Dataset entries
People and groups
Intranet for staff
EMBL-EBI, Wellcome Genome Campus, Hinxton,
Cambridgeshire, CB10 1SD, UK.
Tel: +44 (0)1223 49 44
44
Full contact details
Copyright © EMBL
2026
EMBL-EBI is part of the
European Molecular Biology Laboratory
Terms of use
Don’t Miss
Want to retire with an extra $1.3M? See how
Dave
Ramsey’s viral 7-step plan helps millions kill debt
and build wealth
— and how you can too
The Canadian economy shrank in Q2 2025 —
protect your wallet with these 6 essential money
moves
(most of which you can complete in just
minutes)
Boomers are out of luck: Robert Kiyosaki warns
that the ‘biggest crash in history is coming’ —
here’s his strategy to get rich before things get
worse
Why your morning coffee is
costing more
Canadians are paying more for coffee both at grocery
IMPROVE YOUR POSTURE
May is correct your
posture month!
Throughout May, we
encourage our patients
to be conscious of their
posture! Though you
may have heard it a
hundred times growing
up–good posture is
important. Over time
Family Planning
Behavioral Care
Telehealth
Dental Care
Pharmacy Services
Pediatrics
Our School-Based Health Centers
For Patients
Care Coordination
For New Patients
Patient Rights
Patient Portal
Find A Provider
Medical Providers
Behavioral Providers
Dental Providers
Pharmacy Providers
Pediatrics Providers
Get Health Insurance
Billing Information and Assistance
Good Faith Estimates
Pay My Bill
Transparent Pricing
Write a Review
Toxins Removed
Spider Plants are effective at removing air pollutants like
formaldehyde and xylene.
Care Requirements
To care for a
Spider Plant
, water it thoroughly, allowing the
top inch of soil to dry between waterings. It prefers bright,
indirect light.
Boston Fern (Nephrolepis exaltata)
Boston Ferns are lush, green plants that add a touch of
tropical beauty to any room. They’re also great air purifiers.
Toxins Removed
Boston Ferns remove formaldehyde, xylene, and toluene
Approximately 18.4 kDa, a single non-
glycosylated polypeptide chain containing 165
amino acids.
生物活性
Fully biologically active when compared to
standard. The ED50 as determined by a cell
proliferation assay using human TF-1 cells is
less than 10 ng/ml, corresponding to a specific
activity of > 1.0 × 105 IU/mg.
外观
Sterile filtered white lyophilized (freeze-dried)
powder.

- [EXERCISE]
Find every line above where the word "Ferns" occurs, and copy that line.

- [REPLY]
Boston Ferns are lush, green plants that add a touch of
Boston Ferns remove formaldehyde, xylene, and toluene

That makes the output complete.